In Times mager empfiehlt Harry Nutt zum Thema Sexismus und Fußball, sich mehr um die Großartigkeit deutscher Spielerinnen zu kümmern, zum Beispiel Celia Okoyino da Mbabi. Henning Bolte berichtet von den drastischen Kürzungen in der niederländischen Kultur. Stefan Keim meldet Finanznot bei den Theatern in Bochum und Bonn. Christian Schlüter war auf einer Frankfurter Tagung zu Religion, Ethik und Polik heute.

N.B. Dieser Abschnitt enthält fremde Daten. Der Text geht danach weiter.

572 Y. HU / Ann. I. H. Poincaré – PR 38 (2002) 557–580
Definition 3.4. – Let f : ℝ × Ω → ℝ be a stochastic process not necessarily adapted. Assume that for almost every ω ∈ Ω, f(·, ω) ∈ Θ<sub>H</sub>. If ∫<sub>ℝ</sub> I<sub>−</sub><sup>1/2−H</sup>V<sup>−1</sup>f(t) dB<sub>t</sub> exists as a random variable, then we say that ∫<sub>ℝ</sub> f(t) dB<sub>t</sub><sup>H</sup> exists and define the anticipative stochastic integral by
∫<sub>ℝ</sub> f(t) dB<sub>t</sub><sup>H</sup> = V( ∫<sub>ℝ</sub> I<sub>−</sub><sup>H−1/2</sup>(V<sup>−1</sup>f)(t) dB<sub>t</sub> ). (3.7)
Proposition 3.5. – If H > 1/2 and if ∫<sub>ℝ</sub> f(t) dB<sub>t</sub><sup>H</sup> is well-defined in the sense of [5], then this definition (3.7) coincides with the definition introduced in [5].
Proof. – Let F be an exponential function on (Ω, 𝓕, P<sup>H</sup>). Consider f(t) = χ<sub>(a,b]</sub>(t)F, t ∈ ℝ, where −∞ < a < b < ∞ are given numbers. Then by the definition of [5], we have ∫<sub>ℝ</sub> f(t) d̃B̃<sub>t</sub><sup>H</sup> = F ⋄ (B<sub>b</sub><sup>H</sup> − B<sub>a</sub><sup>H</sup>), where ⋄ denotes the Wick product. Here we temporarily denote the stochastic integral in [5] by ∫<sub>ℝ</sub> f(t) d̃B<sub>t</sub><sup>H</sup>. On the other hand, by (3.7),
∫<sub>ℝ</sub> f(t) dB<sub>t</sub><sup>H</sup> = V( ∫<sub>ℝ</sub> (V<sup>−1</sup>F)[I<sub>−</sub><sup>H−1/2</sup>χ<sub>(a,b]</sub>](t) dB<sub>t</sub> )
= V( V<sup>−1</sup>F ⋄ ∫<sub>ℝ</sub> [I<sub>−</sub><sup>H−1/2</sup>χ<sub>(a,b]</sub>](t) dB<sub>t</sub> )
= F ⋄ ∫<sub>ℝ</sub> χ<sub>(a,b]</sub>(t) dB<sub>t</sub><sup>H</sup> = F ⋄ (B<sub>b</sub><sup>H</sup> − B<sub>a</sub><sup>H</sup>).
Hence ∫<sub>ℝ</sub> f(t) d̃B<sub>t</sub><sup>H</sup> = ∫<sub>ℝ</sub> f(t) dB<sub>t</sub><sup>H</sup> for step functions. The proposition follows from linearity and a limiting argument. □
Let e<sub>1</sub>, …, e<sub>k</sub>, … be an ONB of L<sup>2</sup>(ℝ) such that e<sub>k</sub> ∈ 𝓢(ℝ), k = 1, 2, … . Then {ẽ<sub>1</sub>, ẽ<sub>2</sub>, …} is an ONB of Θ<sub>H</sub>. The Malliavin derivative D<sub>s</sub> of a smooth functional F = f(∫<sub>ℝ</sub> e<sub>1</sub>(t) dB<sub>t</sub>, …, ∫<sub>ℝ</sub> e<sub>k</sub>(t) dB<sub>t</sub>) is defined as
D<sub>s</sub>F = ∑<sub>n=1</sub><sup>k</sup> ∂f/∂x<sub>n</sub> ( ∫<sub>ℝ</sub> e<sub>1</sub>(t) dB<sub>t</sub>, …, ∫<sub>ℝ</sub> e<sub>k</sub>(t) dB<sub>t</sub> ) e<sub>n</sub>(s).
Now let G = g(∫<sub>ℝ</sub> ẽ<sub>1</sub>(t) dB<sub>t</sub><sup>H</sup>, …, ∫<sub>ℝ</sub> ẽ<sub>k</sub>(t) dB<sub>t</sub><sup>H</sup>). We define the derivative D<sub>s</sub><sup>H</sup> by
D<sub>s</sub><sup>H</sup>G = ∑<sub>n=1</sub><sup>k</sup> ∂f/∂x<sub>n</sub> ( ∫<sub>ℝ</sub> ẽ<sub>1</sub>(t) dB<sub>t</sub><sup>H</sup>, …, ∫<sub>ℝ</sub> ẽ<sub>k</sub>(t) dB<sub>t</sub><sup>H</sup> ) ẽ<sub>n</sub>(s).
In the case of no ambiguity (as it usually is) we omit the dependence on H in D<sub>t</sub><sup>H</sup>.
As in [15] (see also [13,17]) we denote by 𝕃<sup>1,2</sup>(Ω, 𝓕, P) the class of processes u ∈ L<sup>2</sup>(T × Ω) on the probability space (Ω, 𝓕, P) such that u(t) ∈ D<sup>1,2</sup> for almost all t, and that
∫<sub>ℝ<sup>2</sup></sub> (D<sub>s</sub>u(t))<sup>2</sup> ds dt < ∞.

Besprochen werden die Ausstellung des großen Fotografen Andre Kertesz im Berliner Martin-Gropius-Bau, die Inszenierung des "Eugen Onegin" von Stefan Herheim und Mariss Jansons in Amsterdam, im Frankfurter Mousonturm gezeigte Tanzstücke der Choreografin La Ribot, Harald Demmers Aufführung des "Don Karlos" bei den Bad Vilbeler Burgfestspielen und Dominik Perlers Emotionstheorie "Transformationen der Gefühle" (siehe auch unsere Bücherschau des Tages).

TAZ, 20.06.2011

Was ist die Lehre aus der Griechenland-Krise? Sich mit den EU-Gegner auseinandersetzen und für die Schaffung der "Vereinigten Staaten von Europa" werben, erklärt Christian Calliess, Professor für Europarecht, im Interview. Nina Apin besucht den Aufbau Verlag in seinem "gediegenen" neuen Domizil am Moritzplatz. Tim Caspar Boehme berichtet über den Vortrag, den Jürgen Habermas letzte Woche an der Humboldt-Universität zum Zustand der Europäischen Union hielt. Barbara Kerneck schreibt den Nachruf auf die russische Bürgerrechtlerin Jelena Bonner. Brigitte Werneburg verteidigt den Künstler Thomas Kilpper, dessen "Pavillon for Revolutionary Free Speech" in Venedig kritisiert wurde (mehr bei Monopol und in der Welt), und mokiert sich über Andreas Platthaus, der in einem Kommentar in der FAZ den Eindruck erweckt hatte, er sei vor Ort gewesen. (Offenbar hatte die Agentur, auf deren Meldung der Artikel beruhte, Kurt Westergaard mit Fleming Rose verwechselt, die FAZ hat den Fehler zwei Tage später korrigiert.)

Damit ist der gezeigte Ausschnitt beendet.